EXERCISE →
Write out all of the data without omission, exactly as shown.

RECORDED DATA →
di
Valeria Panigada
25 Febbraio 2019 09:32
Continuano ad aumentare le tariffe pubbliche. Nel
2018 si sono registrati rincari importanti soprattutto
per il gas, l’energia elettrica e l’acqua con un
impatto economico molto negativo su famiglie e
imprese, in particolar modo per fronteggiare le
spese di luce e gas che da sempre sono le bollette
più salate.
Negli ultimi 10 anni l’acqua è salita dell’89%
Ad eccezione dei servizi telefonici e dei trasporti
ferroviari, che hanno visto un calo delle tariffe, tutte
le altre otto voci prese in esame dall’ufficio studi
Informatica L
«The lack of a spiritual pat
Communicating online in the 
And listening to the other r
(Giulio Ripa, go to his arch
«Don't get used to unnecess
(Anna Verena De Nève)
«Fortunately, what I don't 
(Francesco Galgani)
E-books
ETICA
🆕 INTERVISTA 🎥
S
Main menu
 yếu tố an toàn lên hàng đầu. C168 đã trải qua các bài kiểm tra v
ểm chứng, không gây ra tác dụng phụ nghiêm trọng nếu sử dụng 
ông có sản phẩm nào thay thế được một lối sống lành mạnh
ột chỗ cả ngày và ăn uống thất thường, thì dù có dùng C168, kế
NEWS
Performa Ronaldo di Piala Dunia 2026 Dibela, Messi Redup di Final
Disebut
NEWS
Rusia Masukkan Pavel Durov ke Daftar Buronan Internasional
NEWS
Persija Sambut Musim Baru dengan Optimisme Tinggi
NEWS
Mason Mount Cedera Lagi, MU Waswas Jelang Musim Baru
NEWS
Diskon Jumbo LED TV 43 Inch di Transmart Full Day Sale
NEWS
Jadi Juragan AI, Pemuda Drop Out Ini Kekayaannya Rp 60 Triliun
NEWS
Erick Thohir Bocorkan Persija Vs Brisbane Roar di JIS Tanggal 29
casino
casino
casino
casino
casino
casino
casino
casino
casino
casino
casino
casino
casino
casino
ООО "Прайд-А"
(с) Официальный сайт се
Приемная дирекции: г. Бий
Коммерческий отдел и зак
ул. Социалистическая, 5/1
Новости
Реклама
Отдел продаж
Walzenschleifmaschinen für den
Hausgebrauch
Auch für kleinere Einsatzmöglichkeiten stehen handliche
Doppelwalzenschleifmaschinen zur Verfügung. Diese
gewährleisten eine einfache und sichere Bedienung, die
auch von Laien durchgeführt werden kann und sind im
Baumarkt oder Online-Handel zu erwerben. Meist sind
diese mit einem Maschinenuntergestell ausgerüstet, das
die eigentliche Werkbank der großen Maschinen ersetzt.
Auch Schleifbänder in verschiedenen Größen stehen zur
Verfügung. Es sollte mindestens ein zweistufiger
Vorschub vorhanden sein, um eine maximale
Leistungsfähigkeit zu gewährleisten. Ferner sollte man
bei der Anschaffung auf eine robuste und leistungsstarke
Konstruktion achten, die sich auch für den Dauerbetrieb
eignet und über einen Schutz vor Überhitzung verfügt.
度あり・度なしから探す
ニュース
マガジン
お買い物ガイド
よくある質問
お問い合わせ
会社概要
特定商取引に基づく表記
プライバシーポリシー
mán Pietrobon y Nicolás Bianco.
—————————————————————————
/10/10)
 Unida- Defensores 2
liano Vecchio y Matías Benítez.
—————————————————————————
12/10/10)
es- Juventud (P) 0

PROBLEM SOLUTION →
di
Valeria Panigada
25 Febbraio 2019 09:32
Continuano ad aumentare le tariffe pubbliche. Nel
2018 si sono registrati rincari importanti soprattutto
per il gas, l’energia elettrica e l’acqua con un
impatto economico molto negativo su famiglie e
imprese, in particolar modo per fronteggiare le
spese di luce e gas che da sempre sono le bollette
più salate.
Negli ultimi 10 anni l’acqua è salita dell’89%
Ad eccezione dei servizi telefonici e dei trasporti
ferroviari, che hanno visto un calo delle tariffe, tutte
le altre otto voci prese in esame dall’ufficio studi
Informatica L
«The lack of a spiritual pat
Communicating online in the 
And listening to the other r
(Giulio Ripa, go to his arch
«Don't get used to unnecess
(Anna Verena De Nève)
«Fortunately, what I don't 
(Francesco Galgani)
E-books
ETICA
🆕 INTERVISTA 🎥
S
Main menu
 yếu tố an toàn lên hàng đầu. C168 đã trải qua các bài kiểm tra v
ểm chứng, không gây ra tác dụng phụ nghiêm trọng nếu sử dụng 
ông có sản phẩm nào thay thế được một lối sống lành mạnh
ột chỗ cả ngày và ăn uống thất thường, thì dù có dùng C168, kế
NEWS
Performa Ronaldo di Piala Dunia 2026 Dibela, Messi Redup di Final
Disebut
NEWS
Rusia Masukkan Pavel Durov ke Daftar Buronan Internasional
NEWS
Persija Sambut Musim Baru dengan Optimisme Tinggi
NEWS
Mason Mount Cedera Lagi, MU Waswas Jelang Musim Baru
NEWS
Diskon Jumbo LED TV 43 Inch di Transmart Full Day Sale
NEWS
Jadi Juragan AI, Pemuda Drop Out Ini Kekayaannya Rp 60 Triliun
NEWS
Erick Thohir Bocorkan Persija Vs Brisbane Roar di JIS Tanggal 29
casino
casino
casino
casino
casino
casino
casino
casino
casino
casino
casino
casino
casino
casino
ООО "Прайд-А"
(с) Официальный сайт се
Приемная дирекции: г. Бий
Коммерческий отдел и зак
ул. Социалистическая, 5/1
Новости
Реклама
Отдел продаж
Walzenschleifmaschinen für den
Hausgebrauch
Auch für kleinere Einsatzmöglichkeiten stehen handliche
Doppelwalzenschleifmaschinen zur Verfügung. Diese
gewährleisten eine einfache und sichere Bedienung, die
auch von Laien durchgeführt werden kann und sind im
Baumarkt oder Online-Handel zu erwerben. Meist sind
diese mit einem Maschinenuntergestell ausgerüstet, das
die eigentliche Werkbank der großen Maschinen ersetzt.
Auch Schleifbänder in verschiedenen Größen stehen zur
Verfügung. Es sollte mindestens ein zweistufiger
Vorschub vorhanden sein, um eine maximale
Leistungsfähigkeit zu gewährleisten. Ferner sollte man
bei der Anschaffung auf eine robuste und leistungsstarke
Konstruktion achten, die sich auch für den Dauerbetrieb
eignet und über einen Schutz vor Überhitzung verfügt.
度あり・度なしから探す
ニュース
マガジン
お買い物ガイド
よくある質問
お問い合わせ
会社概要
特定商取引に基づく表記
プライバシーポリシー
mán Pietrobon y Nicolás Bianco.
—————————————————————————
/10/10)
 Unida- Defensores 2
liano Vecchio y Matías Benítez.
—————————————————————————
12/10/10)
es- Juventud (P) 0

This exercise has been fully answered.